Items from a data source:
++++++++++

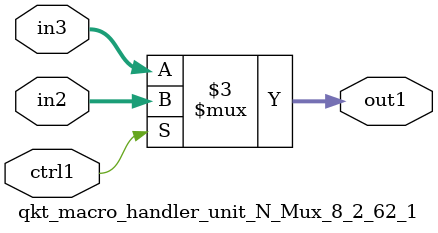
<source format=v>

`timescale 1ps / 1ps


module qkt_macro_handler_unit_N_Mux_8_2_62_1( in3, in2, ctrl1, out1 );

    input [7:0] in3;
    input [7:0] in2;
    input ctrl1;
    output [7:0] out1;
    reg [7:0] out1;

    
    // rtl_process:qkt_macro_handler_unit_N_Mux_8_2_62_1/qkt_macro_handler_unit_N_Mux_8_2_62_1_thread_1
    always @*
      begin : qkt_macro_handler_unit_N_Mux_8_2_62_1_thread_1
        case (ctrl1) 
          1'b1: 
            begin
              out1 = in2;
            end
          default: 
            begin
              out1 = in3;
            end
        endcase
      end

endmodule



</source>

++++++++++

→ What the exercise asks: From the data above, copy each line that holds "input".

→ Written response:
    input [7:0] in3;
    input [7:0] in2;
    input ctrl1;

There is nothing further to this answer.